◆ **What is required**: In the entries below, find the line with "right front paw: (600, 485)" and transcribe it and every line after it exactly, through the last line, without pictures.

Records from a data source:
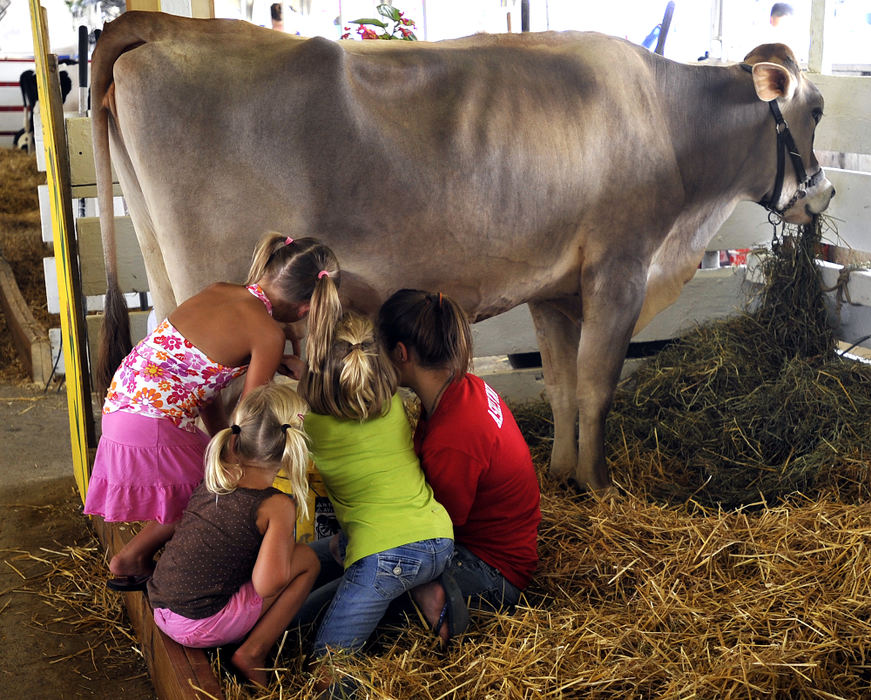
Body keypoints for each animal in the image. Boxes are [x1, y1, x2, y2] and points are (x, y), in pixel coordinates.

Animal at [92, 10, 836, 492]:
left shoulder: (555, 287)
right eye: (819, 109)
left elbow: (562, 384)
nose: (824, 194)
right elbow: (597, 385)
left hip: (167, 282)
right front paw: (600, 485)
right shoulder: (618, 269)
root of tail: (168, 24)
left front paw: (561, 472)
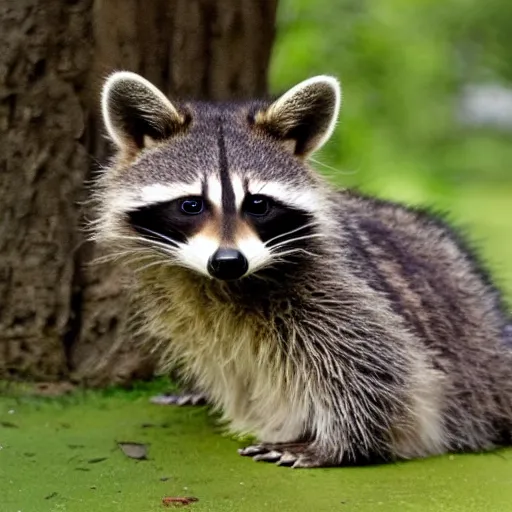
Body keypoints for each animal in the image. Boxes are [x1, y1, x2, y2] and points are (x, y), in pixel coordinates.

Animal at [94, 70, 512, 466]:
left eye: (258, 204)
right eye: (191, 205)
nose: (228, 261)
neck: (221, 284)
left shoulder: (336, 285)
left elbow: (380, 366)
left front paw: (338, 443)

◆ **Reply to the task**:
right front paw: (600, 485)
right shoulder: (618, 269)
root of tail: (168, 24)
left front paw: (561, 472)
Body keypoints for each animal in the image. Boxes are [x1, y1, x2, y2] and points are (x, y), in pixel coordinates.

Animal at [94, 70, 512, 466]:
left eye: (258, 204)
right eye: (191, 205)
nose: (228, 261)
neck: (221, 284)
left shoulder: (336, 285)
left elbow: (380, 366)
left front paw: (338, 443)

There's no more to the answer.